● **Text extracted from each page**

========

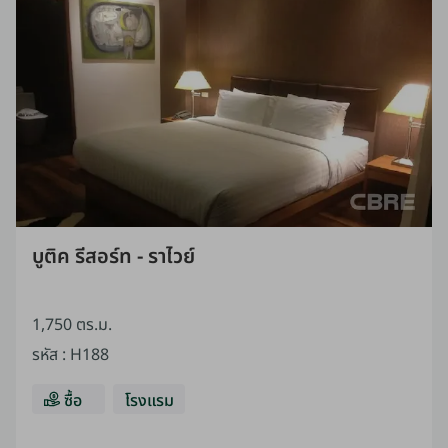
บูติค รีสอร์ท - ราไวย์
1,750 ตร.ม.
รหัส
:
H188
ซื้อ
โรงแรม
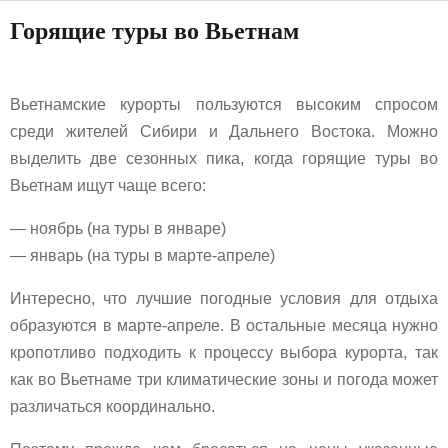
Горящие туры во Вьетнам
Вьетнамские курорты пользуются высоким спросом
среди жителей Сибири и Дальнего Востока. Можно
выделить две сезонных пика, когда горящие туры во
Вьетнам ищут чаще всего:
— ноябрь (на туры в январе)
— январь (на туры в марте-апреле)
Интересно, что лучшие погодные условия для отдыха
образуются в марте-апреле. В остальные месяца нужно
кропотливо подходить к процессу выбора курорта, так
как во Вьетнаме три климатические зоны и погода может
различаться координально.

========

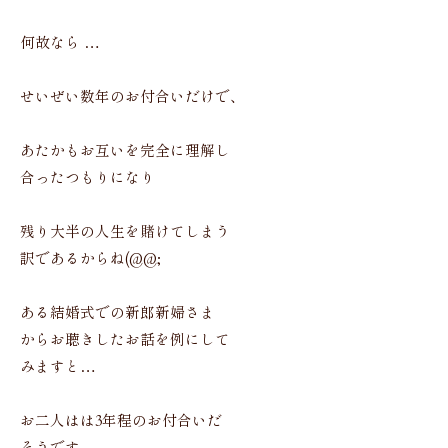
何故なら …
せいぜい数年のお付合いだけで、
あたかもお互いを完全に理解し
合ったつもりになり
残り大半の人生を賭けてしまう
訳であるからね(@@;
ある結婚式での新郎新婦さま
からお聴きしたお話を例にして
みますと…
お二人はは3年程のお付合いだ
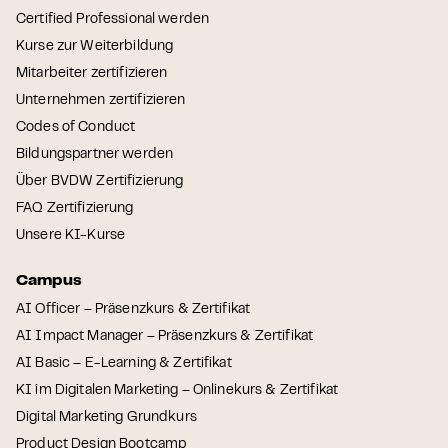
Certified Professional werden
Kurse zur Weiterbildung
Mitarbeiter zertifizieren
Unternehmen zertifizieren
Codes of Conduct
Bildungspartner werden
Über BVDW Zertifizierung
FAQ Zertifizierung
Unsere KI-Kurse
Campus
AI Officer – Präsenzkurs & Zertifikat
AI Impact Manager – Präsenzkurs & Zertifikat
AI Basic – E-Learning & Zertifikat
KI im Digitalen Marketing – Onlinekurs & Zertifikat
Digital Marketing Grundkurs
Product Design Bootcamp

========

● **Task statement**
Count the lines of the data that contain the string "туры", matching case exactly, and reply with only the number.

● **Task solution**
4